I frown. I don’t want to be enemies with any of them. Most of all with Gavin. Is this what he means as well when he says we can’t do this? Is he looking ahead, knowing that when the Olympics are over, we’re going to have to take each other out on the ice? I mean, I don’t stand a chance against him as it is anyway. A hip check from me would barely register to him. But the other way around could be a career-ending encounter. That being said, experiencing friendships here has me wondering if that’s the missing piece that has kept us from winning the Stanley Cup in Chicago since I’ve been on the team.We can never quite make it over the hump and secure those sixteen games to glory.
“Look,” he says, calmer than he was a minute ago. “I get it. I was you years ago, but I didn’t become a legend in this game by being everyone’s best friend. You need to get out of your feelings if you’re going to win Olympic goldandthe Stanley Cup this year.”
Ah, there it is. He expects me to win both—like he did. But I can’t do that by myself. Hockey is a team sport, and the team works better when we like each other.
I risk looking directly at him. “I don’t think the Broad Wings can win the cup this year.”
“Ridiculous.” He dismisses me with a wave of his hand. “Analytics has us ranked as the team with the number one chance.”
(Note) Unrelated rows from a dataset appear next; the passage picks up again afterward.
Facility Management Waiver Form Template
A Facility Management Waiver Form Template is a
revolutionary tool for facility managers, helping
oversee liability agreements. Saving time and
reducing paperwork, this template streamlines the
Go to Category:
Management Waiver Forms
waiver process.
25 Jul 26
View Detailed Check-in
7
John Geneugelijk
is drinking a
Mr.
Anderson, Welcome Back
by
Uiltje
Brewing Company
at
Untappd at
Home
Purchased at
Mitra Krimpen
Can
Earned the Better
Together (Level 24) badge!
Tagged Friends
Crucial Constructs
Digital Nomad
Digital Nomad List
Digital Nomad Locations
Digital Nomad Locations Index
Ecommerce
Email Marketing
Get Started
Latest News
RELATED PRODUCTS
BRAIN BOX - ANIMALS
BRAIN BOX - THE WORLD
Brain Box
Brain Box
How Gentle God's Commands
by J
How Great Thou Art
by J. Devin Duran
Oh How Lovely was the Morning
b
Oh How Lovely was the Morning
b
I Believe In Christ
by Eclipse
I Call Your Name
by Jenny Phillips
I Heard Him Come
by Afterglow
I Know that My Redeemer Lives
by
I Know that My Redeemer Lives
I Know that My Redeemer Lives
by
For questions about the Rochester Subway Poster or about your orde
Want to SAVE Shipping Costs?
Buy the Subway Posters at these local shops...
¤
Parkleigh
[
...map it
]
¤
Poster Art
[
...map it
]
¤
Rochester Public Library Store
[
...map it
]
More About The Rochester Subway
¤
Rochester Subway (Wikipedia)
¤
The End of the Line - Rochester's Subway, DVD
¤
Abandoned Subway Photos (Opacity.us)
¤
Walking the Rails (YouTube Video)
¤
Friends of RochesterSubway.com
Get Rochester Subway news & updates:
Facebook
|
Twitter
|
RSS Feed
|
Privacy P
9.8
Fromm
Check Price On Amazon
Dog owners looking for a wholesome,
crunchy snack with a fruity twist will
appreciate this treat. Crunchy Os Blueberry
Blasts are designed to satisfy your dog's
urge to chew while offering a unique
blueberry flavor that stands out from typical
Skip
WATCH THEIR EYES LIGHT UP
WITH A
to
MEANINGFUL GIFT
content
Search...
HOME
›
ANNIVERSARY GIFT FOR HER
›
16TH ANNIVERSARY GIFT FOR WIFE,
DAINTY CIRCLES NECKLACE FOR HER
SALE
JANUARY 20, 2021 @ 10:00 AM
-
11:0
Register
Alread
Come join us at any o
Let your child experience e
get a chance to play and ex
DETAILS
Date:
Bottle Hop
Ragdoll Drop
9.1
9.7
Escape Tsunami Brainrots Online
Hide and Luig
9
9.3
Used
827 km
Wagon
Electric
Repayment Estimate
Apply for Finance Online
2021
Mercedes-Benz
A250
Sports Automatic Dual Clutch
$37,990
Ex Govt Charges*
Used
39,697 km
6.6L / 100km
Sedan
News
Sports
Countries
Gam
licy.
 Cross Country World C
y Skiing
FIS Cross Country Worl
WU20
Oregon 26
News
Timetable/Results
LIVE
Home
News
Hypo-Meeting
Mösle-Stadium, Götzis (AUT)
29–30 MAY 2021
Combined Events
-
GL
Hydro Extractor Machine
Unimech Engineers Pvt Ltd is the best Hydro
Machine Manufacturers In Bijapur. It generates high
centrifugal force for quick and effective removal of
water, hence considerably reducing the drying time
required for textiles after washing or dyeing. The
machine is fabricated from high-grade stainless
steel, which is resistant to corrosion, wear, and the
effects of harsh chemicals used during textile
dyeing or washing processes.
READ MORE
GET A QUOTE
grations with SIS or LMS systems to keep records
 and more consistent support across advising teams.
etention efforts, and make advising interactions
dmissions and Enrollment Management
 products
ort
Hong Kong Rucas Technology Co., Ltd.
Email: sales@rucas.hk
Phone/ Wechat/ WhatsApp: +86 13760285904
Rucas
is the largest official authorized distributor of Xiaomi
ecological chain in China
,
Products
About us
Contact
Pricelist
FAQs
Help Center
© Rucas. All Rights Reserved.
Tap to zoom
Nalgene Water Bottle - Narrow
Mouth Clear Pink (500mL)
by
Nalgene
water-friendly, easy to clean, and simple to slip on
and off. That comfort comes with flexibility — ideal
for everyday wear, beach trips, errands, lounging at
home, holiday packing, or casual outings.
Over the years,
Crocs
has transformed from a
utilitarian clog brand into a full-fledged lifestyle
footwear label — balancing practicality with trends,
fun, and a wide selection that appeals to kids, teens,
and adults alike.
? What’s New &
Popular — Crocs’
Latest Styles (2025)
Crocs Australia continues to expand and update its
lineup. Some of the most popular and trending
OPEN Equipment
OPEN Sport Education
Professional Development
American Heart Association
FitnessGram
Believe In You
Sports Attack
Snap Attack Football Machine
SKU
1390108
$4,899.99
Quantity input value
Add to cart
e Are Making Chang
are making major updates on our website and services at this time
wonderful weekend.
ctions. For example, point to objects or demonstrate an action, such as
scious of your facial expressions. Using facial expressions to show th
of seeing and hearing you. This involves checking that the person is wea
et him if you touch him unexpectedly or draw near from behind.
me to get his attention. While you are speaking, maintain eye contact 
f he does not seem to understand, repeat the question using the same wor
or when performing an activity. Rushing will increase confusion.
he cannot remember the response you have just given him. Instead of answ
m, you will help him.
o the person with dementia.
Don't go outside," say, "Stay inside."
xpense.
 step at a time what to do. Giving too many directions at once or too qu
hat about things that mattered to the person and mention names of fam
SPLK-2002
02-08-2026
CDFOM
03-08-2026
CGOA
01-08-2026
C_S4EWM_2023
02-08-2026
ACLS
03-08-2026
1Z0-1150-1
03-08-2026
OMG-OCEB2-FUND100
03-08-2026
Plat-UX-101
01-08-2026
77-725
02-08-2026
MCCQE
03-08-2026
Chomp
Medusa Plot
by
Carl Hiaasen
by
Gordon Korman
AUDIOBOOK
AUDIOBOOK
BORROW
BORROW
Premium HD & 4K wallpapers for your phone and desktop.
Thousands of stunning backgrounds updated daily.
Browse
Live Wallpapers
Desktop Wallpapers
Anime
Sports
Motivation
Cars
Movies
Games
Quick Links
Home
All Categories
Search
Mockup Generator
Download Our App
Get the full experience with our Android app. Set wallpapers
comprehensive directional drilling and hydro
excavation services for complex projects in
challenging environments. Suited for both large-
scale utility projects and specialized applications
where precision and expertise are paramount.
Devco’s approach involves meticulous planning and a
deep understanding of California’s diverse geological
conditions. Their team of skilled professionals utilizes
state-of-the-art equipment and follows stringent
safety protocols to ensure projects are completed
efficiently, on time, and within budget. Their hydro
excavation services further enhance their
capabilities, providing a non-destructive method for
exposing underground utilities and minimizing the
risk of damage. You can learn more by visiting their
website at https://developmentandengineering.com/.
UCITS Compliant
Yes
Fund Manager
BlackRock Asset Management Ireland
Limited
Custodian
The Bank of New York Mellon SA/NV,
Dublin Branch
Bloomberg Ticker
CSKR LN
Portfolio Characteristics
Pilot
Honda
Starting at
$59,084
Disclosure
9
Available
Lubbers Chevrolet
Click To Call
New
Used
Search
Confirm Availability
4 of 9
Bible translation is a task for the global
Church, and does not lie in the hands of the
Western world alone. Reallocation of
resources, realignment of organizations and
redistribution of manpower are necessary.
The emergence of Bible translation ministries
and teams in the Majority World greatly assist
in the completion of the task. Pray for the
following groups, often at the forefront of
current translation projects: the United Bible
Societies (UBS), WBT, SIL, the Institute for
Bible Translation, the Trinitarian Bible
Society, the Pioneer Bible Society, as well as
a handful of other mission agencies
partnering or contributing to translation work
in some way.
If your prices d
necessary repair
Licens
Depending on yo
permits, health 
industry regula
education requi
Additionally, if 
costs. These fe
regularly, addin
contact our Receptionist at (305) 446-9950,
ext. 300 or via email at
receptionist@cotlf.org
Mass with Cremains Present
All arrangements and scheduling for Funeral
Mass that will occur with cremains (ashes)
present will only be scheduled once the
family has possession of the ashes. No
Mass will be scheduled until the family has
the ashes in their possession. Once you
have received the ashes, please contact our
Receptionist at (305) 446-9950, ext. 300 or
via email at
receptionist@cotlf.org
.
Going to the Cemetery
“Analytics doesn’t take into account group dynamics,” I say. “There are some significant rifts on the team.”
I’ve been feeling it for a while, but I didn’t have the experience to figure out what the issues were. I couldn’t see the bigger picture until I got here, and Gavin made it so crystal clear.
My father, and therefore by association, the Broad Wings, have been focusing too much attention on me as the golden boy leading this team to the cup. Analytics only looks at numbers. They don’t have the ability to detect resentment built up within the ranks because the team’s first line center has been made the league’s poster child of hockey perfection. Case in point, the Blizzards, whowon the cup last year. They were ranked eighth in their conference and blew into the playoffs, demolishing every other team. For weeks I couldn’t figure out how they did it, but now I have an idea. It’s obvious from working with Gavin and Bouchard that their team genuinely like each other.
“This is news to me,” my father says and turns his tablet back on. He opens up the team’s internal app. “Do I need to arrange a trade?”
“No!” Unless it’s me, I wish I could say. I ball my hands into fists, then release them.
My father, undeterred by my exclamation, keeps scrolling through the roster. “We have time. The trade deadline is still three weeks away.”
I place my hand on the tablet, lowering it from his view. “Can we please forget I said anything? It’s not a big deal.” I don’t want to be responsible for someone’s life being uprooted out of nowhere because I panicked and blurted out truths I shouldn’t have at a breakfast with my father.
He looks at me, his nostrils flaring with his annoyance. “What is your problem? If there’s an issue on the team, I’m going to fix it.”